> **WRITTEN TASK 1**:
Reproduce the portion of the note on related party transactions starting with "Promissory Note —" and going on through "due on demand.".

NOTE 6. RELATED PARTY TRANSACTIONS

 

Founder Shares

 

In January 2021, the Sponsor paid $25,000 to cover certain of the Company’s offering costs in consideration for the issuance of 7,187,500 shares of the Company’s Class B common stock (the “Founder Shares”). The Founder Shares include an aggregate of up to 937,500 shares subject to forfeiture to the extent that the underwriters’ over-allotment is not exercised in full or in part, so that the number of Founder Shares will equal, on an as-converted basis, approximately 20% of the Company’s issued and outstanding common stock after the Initial Public Offering. As a result of the underwriters’ full exercise of their over-allotment option on May 6, 2021, no shares remain subject to forfeiture.

 

The Sponsor has agreed, subject to limited exceptions, not to transfer, assign or sell any of the Founder Shares until the earlier to occur of: (A) one year after the completion of a Business Combination and (B) subsequent to a Business Combination, (x) if the last reported sale price of the Class A common stock equals or exceeds $12.00 per share (as adjusted for stock splits, stock capitalizations, reorganizations, recapitalizations and the like) for any 20 trading days within any 30-trading day period commencing at least 150 days after a Business Combination, or (y) the date on which the Company completes a liquidation, merger, capital stock exchange or other similar transaction that results in all of the Public Stockholders having the right to exchange their shares of common stock for cash, securities or other property.

 

Promissory Note — Related Party

 

On January 8, 2021, the Sponsor issued an unsecured promissory note to the Company (the “Promissory Note”), pursuant to which the Company could borrow up to an aggregate principal amount of $200,000. As of September 30, 2021, there was $141,367 outstanding under the Promissory Note, which is currently due on demand.

> **SUPPLIED RECORDS**:
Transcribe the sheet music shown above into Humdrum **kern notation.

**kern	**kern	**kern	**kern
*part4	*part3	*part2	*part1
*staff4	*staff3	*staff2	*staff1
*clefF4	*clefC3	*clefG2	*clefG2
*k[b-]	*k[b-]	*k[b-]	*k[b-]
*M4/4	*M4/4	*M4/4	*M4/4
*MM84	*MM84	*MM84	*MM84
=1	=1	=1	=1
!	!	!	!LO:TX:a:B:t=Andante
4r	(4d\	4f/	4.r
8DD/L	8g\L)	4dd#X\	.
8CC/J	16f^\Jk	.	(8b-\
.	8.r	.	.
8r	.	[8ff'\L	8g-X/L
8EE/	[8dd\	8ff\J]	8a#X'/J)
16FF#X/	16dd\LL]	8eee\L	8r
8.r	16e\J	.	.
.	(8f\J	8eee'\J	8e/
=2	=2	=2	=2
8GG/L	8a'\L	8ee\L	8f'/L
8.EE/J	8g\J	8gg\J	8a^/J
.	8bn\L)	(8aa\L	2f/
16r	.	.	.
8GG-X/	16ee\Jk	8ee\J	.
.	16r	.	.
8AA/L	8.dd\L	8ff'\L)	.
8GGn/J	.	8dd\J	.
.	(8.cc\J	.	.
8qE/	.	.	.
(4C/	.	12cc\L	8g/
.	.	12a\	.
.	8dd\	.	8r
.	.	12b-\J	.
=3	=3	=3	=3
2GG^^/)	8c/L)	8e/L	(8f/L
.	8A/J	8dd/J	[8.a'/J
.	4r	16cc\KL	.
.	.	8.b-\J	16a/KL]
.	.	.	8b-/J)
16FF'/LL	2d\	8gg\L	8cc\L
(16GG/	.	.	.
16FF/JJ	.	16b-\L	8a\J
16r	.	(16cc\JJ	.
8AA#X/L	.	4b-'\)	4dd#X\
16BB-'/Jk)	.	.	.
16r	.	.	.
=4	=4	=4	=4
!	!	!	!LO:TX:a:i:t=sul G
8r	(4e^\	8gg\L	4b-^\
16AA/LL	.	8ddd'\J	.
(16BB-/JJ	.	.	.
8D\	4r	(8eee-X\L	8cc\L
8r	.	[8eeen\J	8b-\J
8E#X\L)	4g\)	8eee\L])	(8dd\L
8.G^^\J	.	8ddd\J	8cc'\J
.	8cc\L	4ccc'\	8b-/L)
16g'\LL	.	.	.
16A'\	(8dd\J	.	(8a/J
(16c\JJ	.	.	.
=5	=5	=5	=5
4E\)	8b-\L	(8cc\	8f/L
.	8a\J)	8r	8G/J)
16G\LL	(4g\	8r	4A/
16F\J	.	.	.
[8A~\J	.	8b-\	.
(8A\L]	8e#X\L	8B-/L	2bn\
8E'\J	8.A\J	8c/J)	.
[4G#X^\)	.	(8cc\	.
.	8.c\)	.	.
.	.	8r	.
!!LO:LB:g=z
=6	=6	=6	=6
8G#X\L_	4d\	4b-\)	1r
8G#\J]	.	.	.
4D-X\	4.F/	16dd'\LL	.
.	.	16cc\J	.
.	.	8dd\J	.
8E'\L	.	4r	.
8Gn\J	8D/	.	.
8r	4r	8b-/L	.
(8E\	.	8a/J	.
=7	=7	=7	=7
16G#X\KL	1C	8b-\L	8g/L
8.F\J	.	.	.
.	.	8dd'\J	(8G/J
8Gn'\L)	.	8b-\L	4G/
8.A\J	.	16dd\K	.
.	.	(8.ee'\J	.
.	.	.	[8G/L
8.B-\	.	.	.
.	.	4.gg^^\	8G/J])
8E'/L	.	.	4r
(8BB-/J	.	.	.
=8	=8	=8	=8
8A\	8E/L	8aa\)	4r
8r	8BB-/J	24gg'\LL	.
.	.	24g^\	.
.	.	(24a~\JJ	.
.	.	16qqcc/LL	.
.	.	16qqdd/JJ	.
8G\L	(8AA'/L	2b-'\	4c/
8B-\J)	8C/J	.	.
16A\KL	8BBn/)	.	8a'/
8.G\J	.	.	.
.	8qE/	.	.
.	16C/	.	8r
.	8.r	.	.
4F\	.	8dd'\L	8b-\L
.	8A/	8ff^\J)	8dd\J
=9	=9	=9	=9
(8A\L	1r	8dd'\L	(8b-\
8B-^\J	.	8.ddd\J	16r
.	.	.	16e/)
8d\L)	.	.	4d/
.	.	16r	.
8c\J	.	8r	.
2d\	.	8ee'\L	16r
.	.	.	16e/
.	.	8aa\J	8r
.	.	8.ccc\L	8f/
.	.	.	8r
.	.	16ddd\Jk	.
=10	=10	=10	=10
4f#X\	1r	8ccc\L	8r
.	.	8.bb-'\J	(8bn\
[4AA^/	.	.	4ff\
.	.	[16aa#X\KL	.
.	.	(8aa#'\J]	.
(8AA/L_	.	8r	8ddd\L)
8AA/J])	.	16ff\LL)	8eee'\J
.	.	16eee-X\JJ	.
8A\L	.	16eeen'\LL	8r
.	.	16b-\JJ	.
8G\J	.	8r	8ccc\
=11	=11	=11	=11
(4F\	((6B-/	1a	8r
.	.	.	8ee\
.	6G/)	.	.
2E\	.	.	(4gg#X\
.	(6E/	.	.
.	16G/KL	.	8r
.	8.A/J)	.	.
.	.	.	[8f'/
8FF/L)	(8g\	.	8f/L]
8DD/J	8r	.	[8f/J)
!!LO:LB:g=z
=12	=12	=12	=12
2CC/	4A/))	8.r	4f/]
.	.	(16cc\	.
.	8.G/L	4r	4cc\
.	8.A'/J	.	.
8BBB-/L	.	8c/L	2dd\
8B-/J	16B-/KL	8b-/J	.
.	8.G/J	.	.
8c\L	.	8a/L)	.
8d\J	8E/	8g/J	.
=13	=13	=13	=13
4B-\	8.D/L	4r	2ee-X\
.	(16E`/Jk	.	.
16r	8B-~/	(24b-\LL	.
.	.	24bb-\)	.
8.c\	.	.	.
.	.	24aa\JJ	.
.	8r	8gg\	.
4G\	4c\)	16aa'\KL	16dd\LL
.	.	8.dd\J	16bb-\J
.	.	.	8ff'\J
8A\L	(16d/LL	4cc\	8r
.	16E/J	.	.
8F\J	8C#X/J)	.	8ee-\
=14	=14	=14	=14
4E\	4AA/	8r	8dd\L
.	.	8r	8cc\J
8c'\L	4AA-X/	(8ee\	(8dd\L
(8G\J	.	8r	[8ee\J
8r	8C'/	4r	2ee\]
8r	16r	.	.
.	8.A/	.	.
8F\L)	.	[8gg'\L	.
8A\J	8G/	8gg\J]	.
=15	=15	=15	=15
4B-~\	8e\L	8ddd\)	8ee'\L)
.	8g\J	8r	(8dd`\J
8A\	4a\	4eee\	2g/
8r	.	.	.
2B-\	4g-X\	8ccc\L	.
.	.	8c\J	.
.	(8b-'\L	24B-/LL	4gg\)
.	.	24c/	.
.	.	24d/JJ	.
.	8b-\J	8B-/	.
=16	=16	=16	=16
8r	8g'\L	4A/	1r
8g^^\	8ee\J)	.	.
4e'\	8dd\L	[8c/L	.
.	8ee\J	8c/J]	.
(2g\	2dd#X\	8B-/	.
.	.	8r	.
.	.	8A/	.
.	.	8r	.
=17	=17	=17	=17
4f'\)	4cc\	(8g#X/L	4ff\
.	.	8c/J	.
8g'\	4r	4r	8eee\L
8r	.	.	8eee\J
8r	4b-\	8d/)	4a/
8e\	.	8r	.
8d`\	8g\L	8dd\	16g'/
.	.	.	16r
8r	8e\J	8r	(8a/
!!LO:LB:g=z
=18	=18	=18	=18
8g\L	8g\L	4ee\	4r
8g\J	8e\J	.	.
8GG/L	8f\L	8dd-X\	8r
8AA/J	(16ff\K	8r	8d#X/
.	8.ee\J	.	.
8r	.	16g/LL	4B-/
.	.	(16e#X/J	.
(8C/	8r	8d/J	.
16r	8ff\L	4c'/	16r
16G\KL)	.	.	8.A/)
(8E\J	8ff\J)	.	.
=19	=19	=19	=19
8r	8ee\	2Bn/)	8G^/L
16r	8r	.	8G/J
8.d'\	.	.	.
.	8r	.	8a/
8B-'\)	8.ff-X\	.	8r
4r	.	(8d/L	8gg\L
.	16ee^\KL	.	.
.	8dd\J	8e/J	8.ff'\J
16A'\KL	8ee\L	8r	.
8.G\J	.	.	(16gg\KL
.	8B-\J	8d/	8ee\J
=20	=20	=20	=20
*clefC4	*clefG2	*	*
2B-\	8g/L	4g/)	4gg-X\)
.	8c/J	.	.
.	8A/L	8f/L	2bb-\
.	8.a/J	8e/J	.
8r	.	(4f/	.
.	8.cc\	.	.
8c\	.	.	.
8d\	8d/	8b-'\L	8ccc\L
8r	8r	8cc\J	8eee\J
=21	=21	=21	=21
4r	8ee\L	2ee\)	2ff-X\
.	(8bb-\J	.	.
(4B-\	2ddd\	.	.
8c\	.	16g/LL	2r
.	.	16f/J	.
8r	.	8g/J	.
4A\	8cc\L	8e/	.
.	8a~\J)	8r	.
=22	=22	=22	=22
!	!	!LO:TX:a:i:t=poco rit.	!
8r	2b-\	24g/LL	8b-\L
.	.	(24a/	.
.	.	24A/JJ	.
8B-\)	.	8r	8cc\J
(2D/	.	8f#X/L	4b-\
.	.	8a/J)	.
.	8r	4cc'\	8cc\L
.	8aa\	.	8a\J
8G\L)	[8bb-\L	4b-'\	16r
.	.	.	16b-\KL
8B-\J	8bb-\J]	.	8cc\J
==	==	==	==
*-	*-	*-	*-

> **WRITTEN TASK 2**:
Find every line in the rows that contains the string "kern", and copy each of those lines.

> **CORRECT ANSWER 1**:
Promissory Note — Related Party

 

On January 8, 2021, the Sponsor issued an unsecured promissory note to the Company (the “Promissory Note”), pursuant to which the Company could borrow up to an aggregate principal amount of $200,000. As of September 30, 2021, there was $141,367 outstanding under the Promissory Note, which is currently due on demand.

> **CORRECT ANSWER 2**:
Transcribe the sheet music shown above into Humdrum **kern notation.
**kern	**kern	**kern	**kern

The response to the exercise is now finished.